任務說明 a => 請以兩句話概述下方關於洛斯阿拉莫斯鈽原子彈測試的文本。

提供文本 =>
許多人認為,唯有使用核武結束眼前這場戰爭,人類才能體會這類武器的真正殺傷力,因而產生永久終止戰爭的動力。

當時許多人認為,人類體會核能武器的殺傷力才能永久終止戰爭。圖/Pexels

我們一開始振奮無比,然後發現自己累了,然後就開始憂慮

維克多.魏斯科普夫 (Victor Weisskoph)

一九四五年二月到該年夏天之間,洛斯阿拉莫斯的工作焦點在於鈽原子彈的測試。由於使用鈽製造武器,所需的機制複雜得多,科學家們沒有太大把握這項武器是否可行。唯有以真正的鈽進行試驗才能充分測試這項機制。

這就是在一九四五年七月六日進行的三位一體 (Trinity) 核試驗──人類首次在地球上引爆原子彈。

科學家用堪稱狂熱的態度準備這項測試。不論取得一切技術細節、校準度量儀器,或制定應變計畫,凡此種種都需要耗費龐大心力。有可能出現三種結果:

  1. 受測的武器可能中看不中用,不比尋常的爆炸更有威力
  2. 它可能具有龐大的殺傷力,當場造成重大傷亡,導致全國進入緊急狀態
  3. 它可能符合科學家的期待,威力驚人但不失控 (Szasz 1984, 79) 。

練習資料 =>
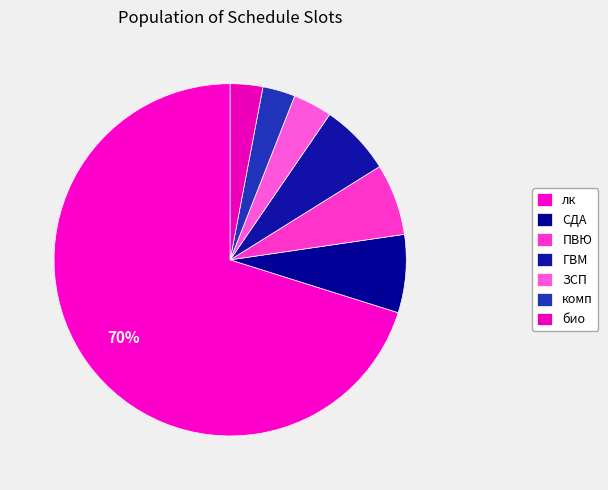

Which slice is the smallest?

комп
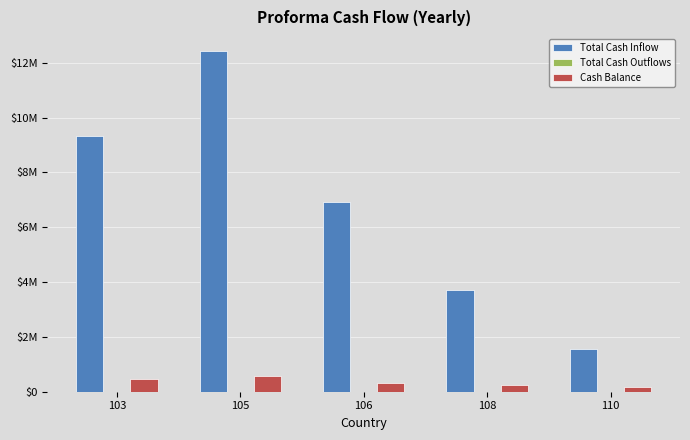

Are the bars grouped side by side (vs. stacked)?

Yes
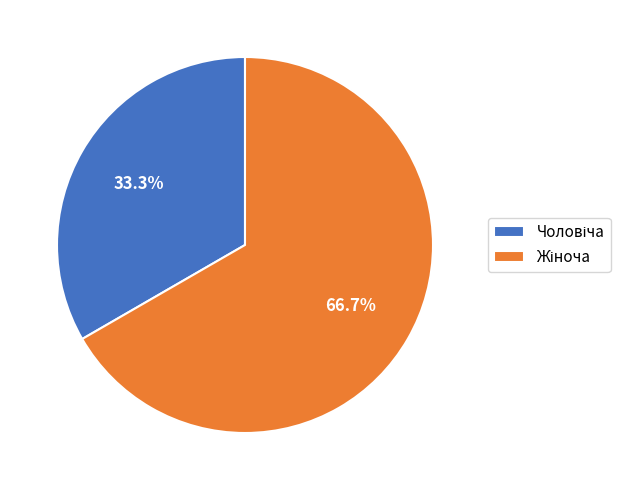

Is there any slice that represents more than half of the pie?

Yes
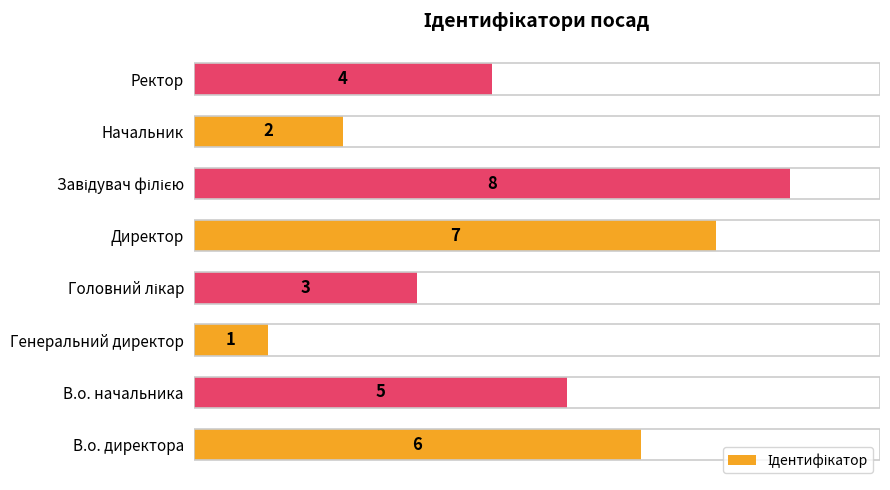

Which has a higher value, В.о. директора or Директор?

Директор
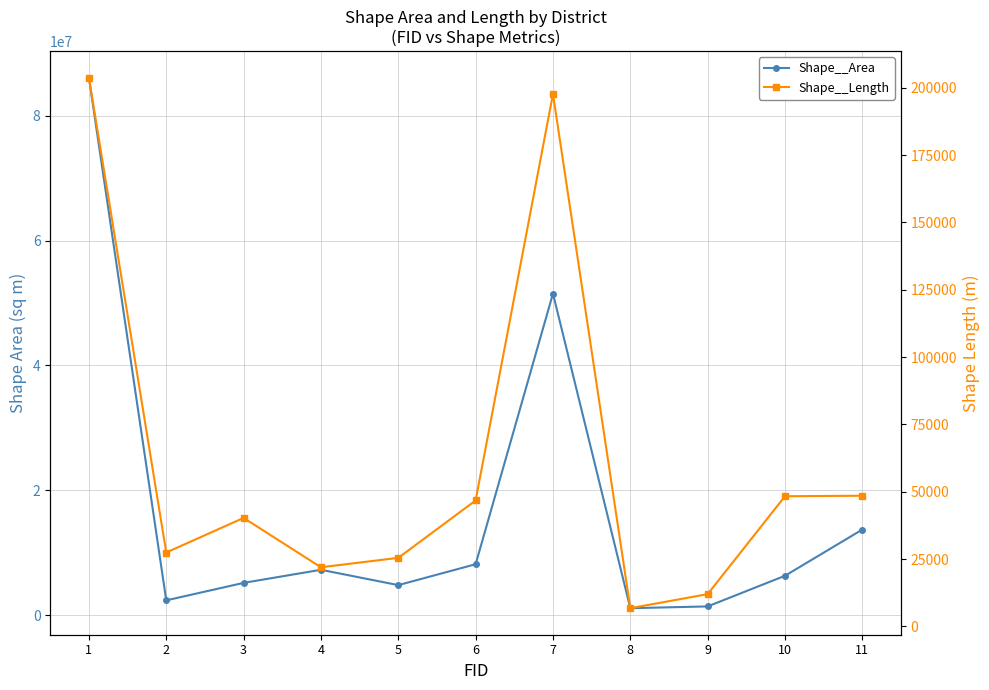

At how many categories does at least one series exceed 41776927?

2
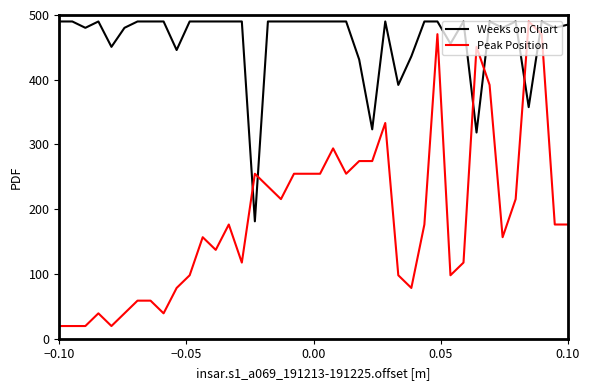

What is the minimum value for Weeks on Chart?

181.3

任務說明 b => 將上方記錄中的「slice」一律替換為「segment」,其餘內容保持不變,重新列出全部記錄,圖片不要放入回答。

回答 a => 一九四五年二月至夏天,洛斯阿拉莫斯的工作聚焦於鈽原子彈的測試;由於鈽武器所需機制複雜得多,科學家對其可行性沒有太大把握,唯有以真正的鈽進行試驗才能充分測試。科學家以堪稱狂熱的態度準備這場人類首次在地球上引爆原子彈的三位一體核試驗,並預想三種可能結果:威力不比尋常爆炸大、殺傷力龐大以致全國進入緊急狀態,或符合期待、威力驚人但不失控。

回答 b =>
Which segment is the smallest?

комп

Are the bars grouped side by side (vs. stacked)?

Yes

Is there any segment that represents more than half of the pie?

Yes

Which has a higher value, В.о. директора or Директор?

Директор

At how many categories does at least one series exceed 41776927?

2

What is the minimum value for Weeks on Chart?

181.3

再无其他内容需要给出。